Everything from the line containing "open CDK documentatie" to the last line of the entries must be reproduced exactly, and nothing outside that range.

--- START ---

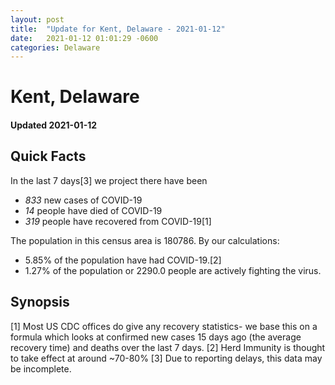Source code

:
 ```yaml
---
layout: post
title:  "Update for Kent, Delaware - 2021-01-12"
date:   2021-01-12 01:01:29 -0600
categories: Delaware
---
```


# Kent, Delaware
#### Updated 2021-01-12

## Quick Facts

In the last 7 days[3] we project there have been
- *833* new cases of COVID-19
- *14* people have died of COVID-19
- *319* people have recovered from COVID-19[1]

The population in this census area is 180786. By our calculations:
- 5.85% of the population have had COVID-19.[2]
- 1.27% of the population or 2290.0 people are actively fighting the virus.

## Synopsis




[1] Most US CDC offices do give any recovery statistics- we base this on a formula which looks at confirmed new cases
15 days ago (the average recovery time) and deaths over the last 7 days.
[2] Herd Immunity is thought to take effect at around ~70-80%
[3] Due to reporting delays, this data may be incomplete. 
    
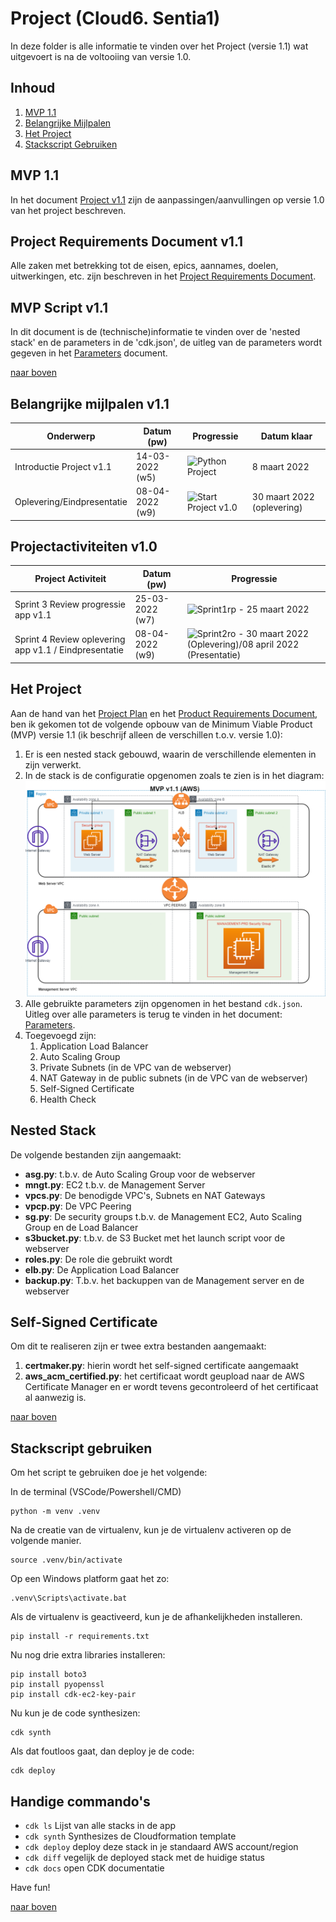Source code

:# Project (Cloud6. Sentia1)
In deze folder is alle informatie te vinden over het Project (versie 1.1) wat uitgevoert is na de voltooiing van versie 1.0.  
## Inhoud  
1. [MVP 1.1](https://github.com/techgrounds/cloud-6-repo-henkvanderduim/tree/main/mvpfinal#mvp-11)  
2. [Belangrijke Mijlpalen](https://github.com/techgrounds/cloud-6-repo-henkvanderduim/tree/main/mvpfinal#belangrijke-mijlpalen-v11)
3. [Het Project](https://github.com/techgrounds/cloud-6-repo-henkvanderduim/tree/main/mvpfinal#het-project)
4. [Stackscript Gebruiken](https://github.com/techgrounds/cloud-6-repo-henkvanderduim/tree/main/mvpfinal#stackscript-gebruiken)

## MVP 1.1
In het document [Project v1.1](https://docs.google.com/document/d/1CT8AtpS_o81EeGhCEzPSn8XVu-lkvngzHyz8zWnoGmE/edit) zijn de aanpassingen/aanvullingen op versie 1.0 van het project beschreven.

## Project Requirements Document v1.1
Alle zaken met betrekking tot de eisen, epics, aannames, doelen, uitwerkingen, etc. zijn beschreven in het [Project Requirements Document](../mvpfinal/Product_Requirements_Document_v_1_1.md).

## MVP Script v1.1
In dit document is de (technische)informatie te vinden over de 'nested stack' en de parameters in de 'cdk.json', de uitleg van de parameters wordt gegeven in het [Parameters](../mvpfinal/parameters_v_1_1.md) document.  

[naar boven](https://github.com/techgrounds/cloud-6-repo-henkvanderduim/tree/main/mvpfinal#inhoud)  


## Belangrijke mijlpalen v1.1
| **Onderwerp**              | **Datum (pw)**  | **Progressie**                                                                               | **Datum klaar**            |
| -------------------------- | --------------- | -------------------------------------------------------------------------------------------- | -------------------------- |
| Introductie Project v1.1   | 14-03-2022 (w5) | ![Python Project](https://us-central1-progress-markdown.cloudfunctions.net/progress/100)     | 8 maart 2022               |
| Oplevering/Eindpresentatie | 08-04-2022 (w9) | ![Start Project v1.0](https://us-central1-progress-markdown.cloudfunctions.net/progress/100) | 30 maart 2022 (oplevering) |


## Projectactiviteiten v1.0
| **Project Activiteit**                                | **Datum (pw)**  | **Progressie**                                                                                                                              |
| ----------------------------------------------------- | --------------- | ------------------------------------------------------------------------------------------------------------------------------------------- |
| Sprint 3 Review progressie app v1.1                   | 25-03-2022 (w7) | ![Sprint1rp](https://us-central1-progress-markdown.cloudfunctions.net/progress/100) - 25 maart 2022                                         |
| Sprint 4 Review oplevering app v1.1 / Eindpresentatie | 08-04-2022 (w9) | ![Sprint2ro](https://us-central1-progress-markdown.cloudfunctions.net/progress/50) - 30 maart 2022 (Oplevering)/08 april 2022 (Presentatie) |

## Het Project
Aan de hand van het [Project Plan](https://docs.google.com/document/d/1CT8AtpS_o81EeGhCEzPSn8XVu-lkvngzHyz8zWnoGmE/edit) en het [Product Requirements Document](../mvpfinal/Product_Requirements_Document_v_1_1.md), ben ik gekomen tot de volgende opbouw van de Minimum Viable Product (MVP) versie 1.1 (ik beschrijf alleen de verschillen t.o.v. versie 1.0):  
1. Er is een nested stack gebouwd, waarin de verschillende elementen in zijn verwerkt.
2. In de stack is de configuratie opgenomen zoals te zien is in het diagram:  
![diagram](../00_includes/MVP%20v1.1%20(AWS).drawio.png)  
3. Alle gebruikte parameters zijn opgenomen in het bestand `cdk.json`. Uitleg over alle parameters is terug te vinden in het document: [Parameters](../mvpfinal/parameters_v_1_1.md).
4. Toegevoegd zijn:
   1. Application Load Balancer
   2. Auto Scaling Group
   3. Private Subnets (in de VPC van de webserver)
   4. NAT Gateway in de public subnets (in de VPC van de webserver)
   5. Self-Signed Certificate 
   6. Health Check

## Nested Stack
De volgende bestanden zijn aangemaakt:
- **asg.py**: t.b.v. de Auto Scaling Group voor de webserver
- **mngt.py**: EC2 t.b.v. de Management Server
- **vpcs.py**: De benodigde VPC's, Subnets en NAT Gateways
- **vpcp.py**: De VPC Peering
- **sg.py**: De security groups t.b.v. de Management EC2, Auto Scaling Group en de Load Balancer
- **s3bucket.py**: t.b.v. de S3 Bucket met het launch script voor de webserver
- **roles.py**: De role die gebruikt wordt
- **elb.py**: De Application Load Balancer
- **backup.py**: T.b.v. het backuppen van de Management server en de webserver

## Self-Signed Certificate
Om dit te realiseren zijn er twee extra bestanden aangemaakt:
1. **certmaker.py**: hierin wordt het self-signed certificate aangemaakt
2. **aws_acm_certified.py**: het certificaat wordt geupload naar de AWS Certificate Manager en er wordt tevens gecontroleerd of het certificaat al aanwezig is.

[naar boven](https://github.com/techgrounds/cloud-6-repo-henkvanderduim/tree/main/mvpfinal#inhoud)  

## Stackscript gebruiken
Om het script te gebruiken doe je het volgende:  

In de terminal (VSCode/Powershell/CMD)
```
python -m venv .venv
```

Na de creatie van de virtualenv, kun je de virtualenv activeren op de volgende manier.

```
source .venv/bin/activate
```

Op een Windows platform gaat het zo:

```
.venv\Scripts\activate.bat
```

Als de virtualenv is geactiveerd, kun je de afhankelijkheden installeren.

```
pip install -r requirements.txt
```

Nu nog drie extra libraries installeren:

```
pip install boto3
pip install pyopenssl
pip install cdk-ec2-key-pair
```

Nu kun je de code synthesizen:

```
cdk synth
```

Als dat foutloos gaat, dan deploy je de code:

```
cdk deploy
```

## Handige commando's

 * `cdk ls`          Lijst van alle stacks in de app
 * `cdk synth`       Synthesizes de Cloudformation template
 * `cdk deploy`      deploy deze stack in je standaard AWS account/region
 * `cdk diff`        vegelijk de deployed stack met de huidige status
 * `cdk docs`        open CDK documentatie

Have fun!

[naar boven](https://github.com/techgrounds/cloud-6-repo-henkvanderduim/tree/main/mvpfinal#inhoud)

--- END ---

__Result for this exercise__
 * `cdk docs`        open CDK documentatie

Have fun!

[naar boven](https://github.com/techgrounds/cloud-6-repo-henkvanderduim/tree/main/mvpfinal#inhoud)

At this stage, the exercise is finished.